Cosa ha di diverso Galaxy Z Fold 8 Ultra?
Samsung ha cambiato la geografia della propria gamma. Il Galaxy Z Fold8 è diventato il modello più compatto e largo, mentre il Fold8 Ultra raccoglie l’eredità diretta del Fold7. La parola “Ultra” serve a chiarire due cose: questo è il modello con le specifiche migliori ed è anche quello destinato a prosciugare il conto corrente con maggiore efficienza. La prima differenza rispetto ai vecchi Fold si percepisce prima ancora di accendere lo schermo. Il Fold8 Ultra misura 4,1 millimetri da aperto, pesa 215 grammi e offre un display interno da 8 pollici. È sottile quasi quanto uno smartphone tradizionale e pesa meno di alcuni telefoni rigidi con vocazioni fotografiche. Samsung dichiara inoltre uno schermo esterno da 6,5 pollici.

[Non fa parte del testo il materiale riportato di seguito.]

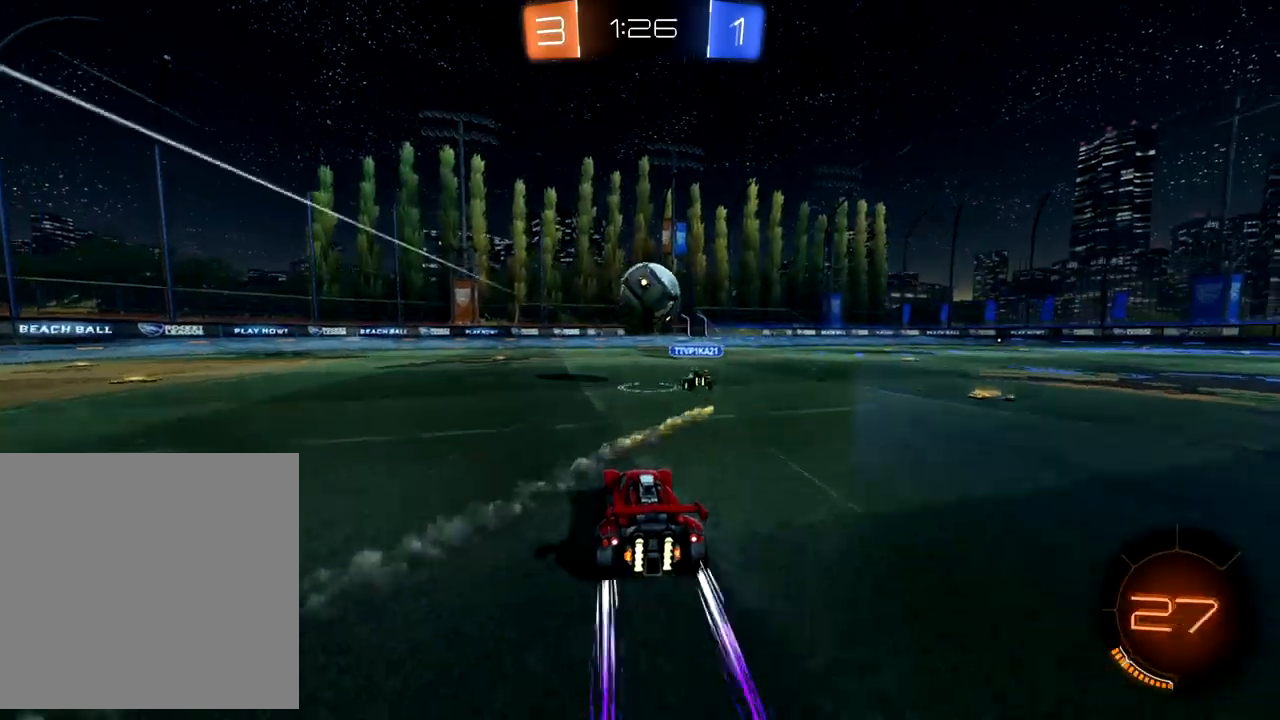
{"buttons": ["B", "R2"], "left_stick": "up-left", "events": [[67, "left_stick", "down-right"], [100, "L2", "down"], [100, "R2", "up"], [150, "left_stick", "right"], [267, "R2", "down"], [300, "left_stick", "up-right"], [317, "L2", "up"], [333, "B", "down"], [500, "left_stick", "up-left"]]}
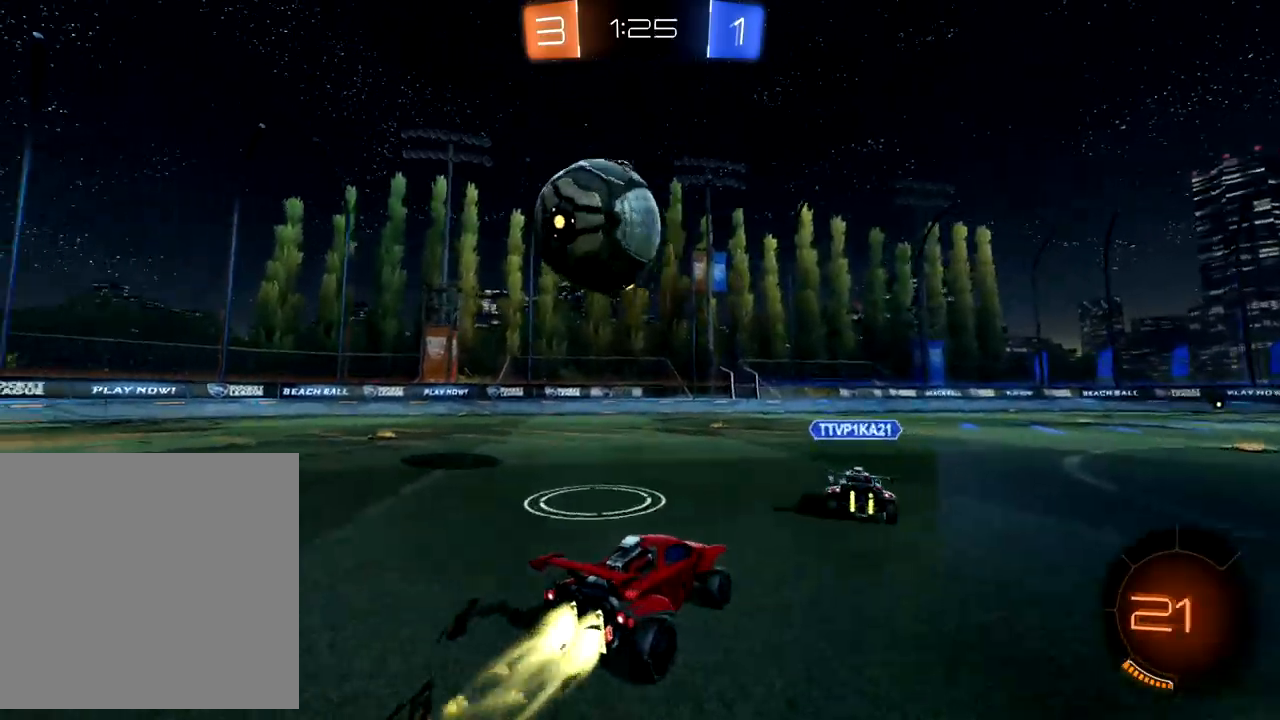
{"buttons": ["R2"], "left_stick": "down-left", "events": [[50, "left_stick", "center"], [133, "left_stick", "down-left"], [383, "B", "up"]]}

I numeri raccontano solo metà della storia. L’altra metà passa dalle dita.
I bordi sono più smussati rispetto al Fold7. Lo spazio nel quale infilare il pollice per aprire il dispositivo è più generoso. Sono dettagli piccoli, ma nei pieghevoli i dettagli meccanici contano quanto il processore. Una cerniera scomoda viene utilizzata cinquanta volte al giorno. Dopo una settimana diventa una tassa ergonomica.